WHAT IS REQUIRED: Retrieve every line of the data holding the word "Right".

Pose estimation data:
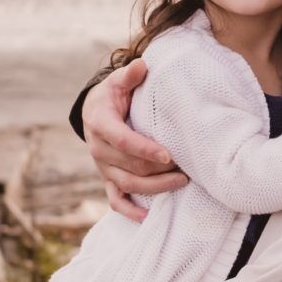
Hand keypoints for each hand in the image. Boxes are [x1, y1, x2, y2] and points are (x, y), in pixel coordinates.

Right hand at [85, 58, 186, 221]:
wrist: (93, 112)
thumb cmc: (112, 95)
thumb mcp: (117, 81)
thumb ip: (129, 75)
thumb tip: (142, 65)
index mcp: (101, 124)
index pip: (122, 140)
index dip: (144, 149)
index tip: (167, 155)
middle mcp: (98, 149)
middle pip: (130, 166)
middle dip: (159, 169)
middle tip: (188, 167)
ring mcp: (103, 167)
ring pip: (128, 185)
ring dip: (155, 188)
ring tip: (182, 182)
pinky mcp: (107, 179)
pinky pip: (116, 200)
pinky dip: (130, 211)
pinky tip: (149, 216)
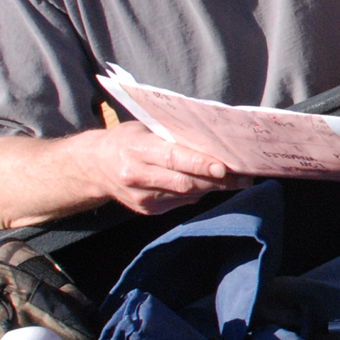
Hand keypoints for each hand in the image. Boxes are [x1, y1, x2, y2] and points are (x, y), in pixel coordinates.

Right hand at [82, 120, 244, 215]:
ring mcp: (142, 197)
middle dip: (217, 180)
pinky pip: (180, 202)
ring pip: (186, 195)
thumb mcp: (144, 129)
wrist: (95, 167)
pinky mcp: (147, 211)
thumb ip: (173, 135)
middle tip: (244, 176)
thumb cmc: (127, 140)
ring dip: (213, 188)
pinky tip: (209, 186)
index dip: (200, 164)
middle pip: (184, 181)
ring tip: (238, 181)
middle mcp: (138, 176)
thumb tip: (212, 140)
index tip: (224, 167)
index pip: (173, 158)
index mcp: (137, 149)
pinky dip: (197, 194)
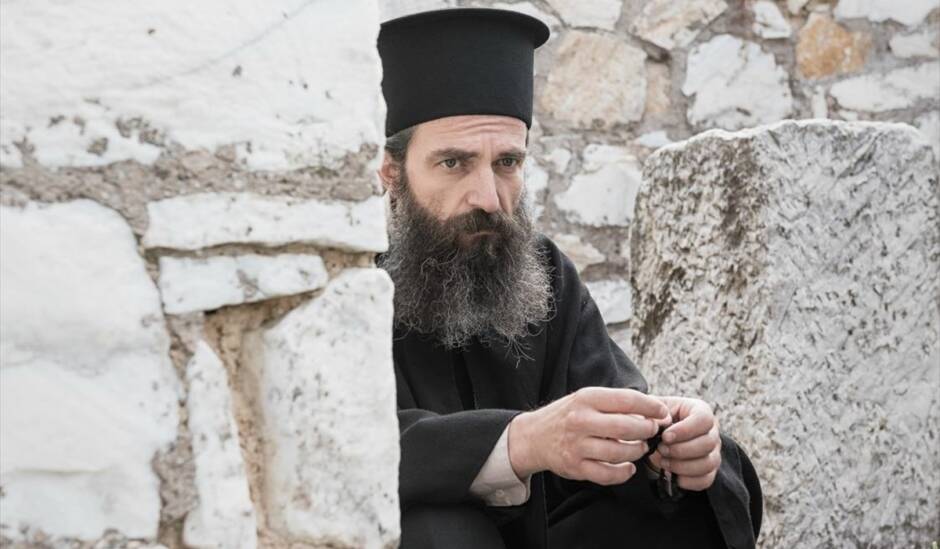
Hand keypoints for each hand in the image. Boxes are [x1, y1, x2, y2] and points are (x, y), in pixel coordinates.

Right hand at [509, 387, 669, 485]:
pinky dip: (623, 473)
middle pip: (625, 427)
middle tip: (652, 432)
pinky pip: (608, 474)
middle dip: (646, 431)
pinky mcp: (575, 467)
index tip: (662, 412)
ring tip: (639, 448)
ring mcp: (577, 446)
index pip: (626, 400)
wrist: (533, 437)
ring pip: (619, 453)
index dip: (650, 407)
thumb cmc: (567, 416)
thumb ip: (615, 404)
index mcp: (586, 399)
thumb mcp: (586, 399)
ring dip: (637, 452)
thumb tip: (652, 411)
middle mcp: (580, 421)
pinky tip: (628, 467)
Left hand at [647, 396, 720, 490]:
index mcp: (700, 410)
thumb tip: (664, 422)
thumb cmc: (655, 421)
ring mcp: (713, 452)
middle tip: (661, 449)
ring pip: (708, 463)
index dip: (685, 430)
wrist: (654, 439)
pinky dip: (687, 481)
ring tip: (664, 461)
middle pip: (708, 443)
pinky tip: (672, 475)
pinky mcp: (709, 470)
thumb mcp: (652, 411)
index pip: (704, 419)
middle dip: (681, 450)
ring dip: (682, 466)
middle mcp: (711, 431)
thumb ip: (656, 413)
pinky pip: (706, 480)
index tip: (666, 437)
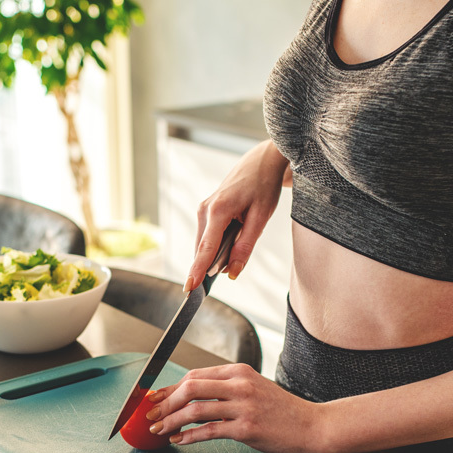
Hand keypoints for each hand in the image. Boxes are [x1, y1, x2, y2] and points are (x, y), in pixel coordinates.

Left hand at [145, 364, 327, 452]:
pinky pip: (209, 431)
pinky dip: (189, 436)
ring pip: (195, 410)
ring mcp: (243, 406)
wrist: (313, 426)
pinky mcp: (247, 429)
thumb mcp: (256, 389)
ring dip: (171, 421)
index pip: (195, 375)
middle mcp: (240, 385)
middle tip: (150, 415)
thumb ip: (228, 389)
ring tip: (159, 430)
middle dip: (164, 403)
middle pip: (190, 388)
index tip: (155, 398)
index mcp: (239, 371)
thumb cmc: (284, 411)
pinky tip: (179, 440)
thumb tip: (193, 397)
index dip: (170, 388)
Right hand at [184, 140, 288, 291]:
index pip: (206, 249)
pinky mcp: (206, 211)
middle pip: (203, 250)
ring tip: (238, 242)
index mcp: (218, 211)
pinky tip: (232, 239)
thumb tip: (231, 273)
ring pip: (204, 244)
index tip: (189, 289)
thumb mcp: (260, 219)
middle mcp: (205, 210)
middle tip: (228, 271)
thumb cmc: (263, 187)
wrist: (261, 162)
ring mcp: (203, 210)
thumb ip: (245, 247)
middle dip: (210, 267)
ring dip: (215, 255)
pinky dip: (216, 246)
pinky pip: (207, 236)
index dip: (198, 271)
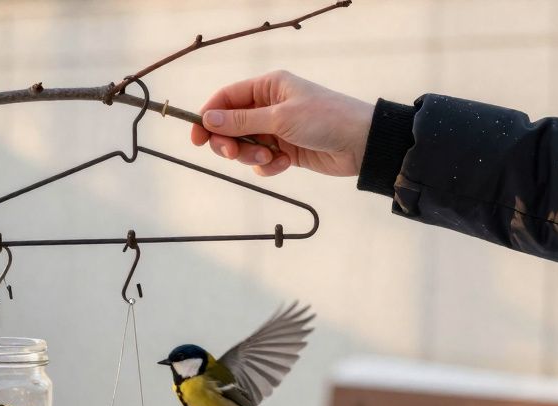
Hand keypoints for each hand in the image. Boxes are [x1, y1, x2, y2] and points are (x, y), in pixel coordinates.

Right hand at [191, 71, 373, 176]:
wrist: (361, 144)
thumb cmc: (325, 119)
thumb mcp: (280, 117)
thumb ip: (242, 120)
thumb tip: (208, 118)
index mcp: (268, 87)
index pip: (226, 98)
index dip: (208, 117)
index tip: (196, 138)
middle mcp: (269, 106)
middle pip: (230, 125)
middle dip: (229, 141)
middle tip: (231, 153)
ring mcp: (276, 129)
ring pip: (244, 146)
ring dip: (250, 155)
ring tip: (270, 158)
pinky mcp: (284, 151)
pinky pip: (261, 161)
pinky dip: (267, 166)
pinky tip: (283, 164)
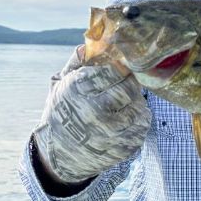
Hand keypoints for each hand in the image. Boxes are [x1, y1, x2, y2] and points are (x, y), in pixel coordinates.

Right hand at [34, 46, 150, 183]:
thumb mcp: (60, 85)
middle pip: (129, 89)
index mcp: (78, 90)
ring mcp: (109, 133)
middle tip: (127, 86)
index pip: (113, 71)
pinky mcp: (122, 149)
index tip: (120, 70)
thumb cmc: (61, 114)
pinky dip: (138, 122)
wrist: (59, 156)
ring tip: (126, 104)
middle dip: (130, 85)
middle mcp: (94, 111)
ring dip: (136, 104)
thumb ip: (76, 64)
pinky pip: (141, 129)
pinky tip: (128, 121)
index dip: (120, 69)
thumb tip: (88, 44)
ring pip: (139, 109)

EXERCISE RESULT:
Right hand at [85, 58, 186, 221]:
Right hand at [82, 120, 244, 215]:
Right hand at [509, 387, 669, 485]:
Right hand at [184, 140, 288, 291]:
Right hand at [191, 71, 373, 176]:
Right hand at [34, 46, 150, 183]:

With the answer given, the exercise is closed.